### WHAT YOU ARE ASKED TO DO
Nothing but the lines from the start of the entries through the line holding "2. The locked" is to be repeated, exactly and with pictures excluded.

### PROVIDED RECORDS
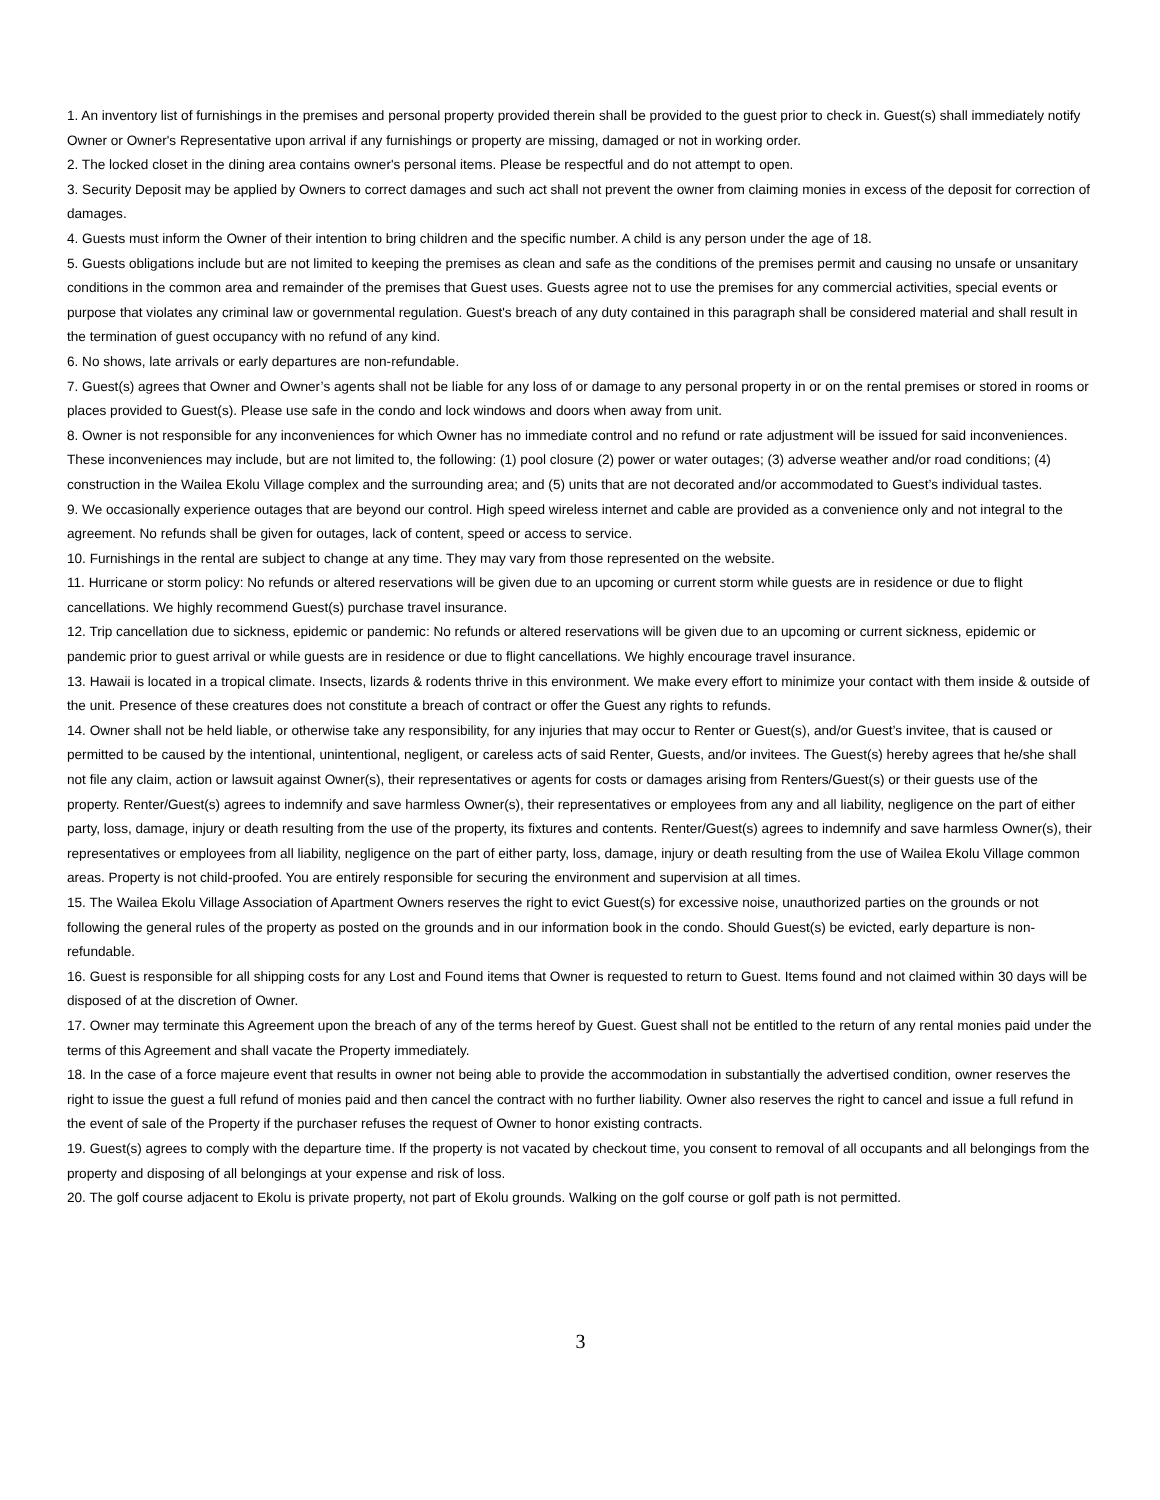1. An inventory list of furnishings in the premises and personal property provided therein shall be provided to the guest prior to check in. Guest(s) shall immediately notify Owner or Owner's Representative upon arrival if any furnishings or property are missing, damaged or not in working order.
2. The locked closet in the dining area contains owner's personal items. Please be respectful and do not attempt to open.
3. Security Deposit may be applied by Owners to correct damages and such act shall not prevent the owner from claiming monies in excess of the deposit for correction of damages.
4. Guests must inform the Owner of their intention to bring children and the specific number. A child is any person under the age of 18.
5. Guests obligations include but are not limited to keeping the premises as clean and safe as the conditions of the premises permit and causing no unsafe or unsanitary conditions in the common area and remainder of the premises that Guest uses. Guests agree not to use the premises for any commercial activities, special events or purpose that violates any criminal law or governmental regulation. Guest's breach of any duty contained in this paragraph shall be considered material and shall result in the termination of guest occupancy with no refund of any kind.
6. No shows, late arrivals or early departures are non-refundable.
7. Guest(s) agrees that Owner and Owner’s agents shall not be liable for any loss of or damage to any personal property in or on the rental premises or stored in rooms or places provided to Guest(s). Please use safe in the condo and lock windows and doors when away from unit.
8. Owner is not responsible for any inconveniences for which Owner has no immediate control and no refund or rate adjustment will be issued for said inconveniences. These inconveniences may include, but are not limited to, the following: (1) pool closure (2) power or water outages; (3) adverse weather and/or road conditions; (4) construction in the Wailea Ekolu Village complex and the surrounding area; and (5) units that are not decorated and/or accommodated to Guest’s individual tastes.
9. We occasionally experience outages that are beyond our control. High speed wireless internet and cable are provided as a convenience only and not integral to the agreement. No refunds shall be given for outages, lack of content, speed or access to service.
10. Furnishings in the rental are subject to change at any time. They may vary from those represented on the website.
11. Hurricane or storm policy: No refunds or altered reservations will be given due to an upcoming or current storm while guests are in residence or due to flight cancellations. We highly recommend Guest(s) purchase travel insurance.
12. Trip cancellation due to sickness, epidemic or pandemic: No refunds or altered reservations will be given due to an upcoming or current sickness, epidemic or pandemic prior to guest arrival or while guests are in residence or due to flight cancellations. We highly encourage travel insurance.
13. Hawaii is located in a tropical climate. Insects, lizards & rodents thrive in this environment. We make every effort to minimize your contact with them inside & outside of the unit. Presence of these creatures does not constitute a breach of contract or offer the Guest any rights to refunds.
14. Owner shall not be held liable, or otherwise take any responsibility, for any injuries that may occur to Renter or Guest(s), and/or Guest’s invitee, that is caused or permitted to be caused by the intentional, unintentional, negligent, or careless acts of said Renter, Guests, and/or invitees. The Guest(s) hereby agrees that he/she shall not file any claim, action or lawsuit against Owner(s), their representatives or agents for costs or damages arising from Renters/Guest(s) or their guests use of the property. Renter/Guest(s) agrees to indemnify and save harmless Owner(s), their representatives or employees from any and all liability, negligence on the part of either party, loss, damage, injury or death resulting from the use of the property, its fixtures and contents. Renter/Guest(s) agrees to indemnify and save harmless Owner(s), their representatives or employees from all liability, negligence on the part of either party, loss, damage, injury or death resulting from the use of Wailea Ekolu Village common areas. Property is not child-proofed. You are entirely responsible for securing the environment and supervision at all times.
15. The Wailea Ekolu Village Association of Apartment Owners reserves the right to evict Guest(s) for excessive noise, unauthorized parties on the grounds or not following the general rules of the property as posted on the grounds and in our information book in the condo. Should Guest(s) be evicted, early departure is non-refundable.
16. Guest is responsible for all shipping costs for any Lost and Found items that Owner is requested to return to Guest. Items found and not claimed within 30 days will be disposed of at the discretion of Owner.
17. Owner may terminate this Agreement upon the breach of any of the terms hereof by Guest. Guest shall not be entitled to the return of any rental monies paid under the terms of this Agreement and shall vacate the Property immediately.
18. In the case of a force majeure event that results in owner not being able to provide the accommodation in substantially the advertised condition, owner reserves the right to issue the guest a full refund of monies paid and then cancel the contract with no further liability. Owner also reserves the right to cancel and issue a full refund in the event of sale of the Property if the purchaser refuses the request of Owner to honor existing contracts.
19. Guest(s) agrees to comply with the departure time. If the property is not vacated by checkout time, you consent to removal of all occupants and all belongings from the property and disposing of all belongings at your expense and risk of loss.
20. The golf course adjacent to Ekolu is private property, not part of Ekolu grounds. Walking on the golf course or golf path is not permitted.
3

### TASK RESULT
1. An inventory list of furnishings in the premises and personal property provided therein shall be provided to the guest prior to check in. Guest(s) shall immediately notify Owner or Owner's Representative upon arrival if any furnishings or property are missing, damaged or not in working order.
2. The locked closet in the dining area contains owner's personal items. Please be respectful and do not attempt to open.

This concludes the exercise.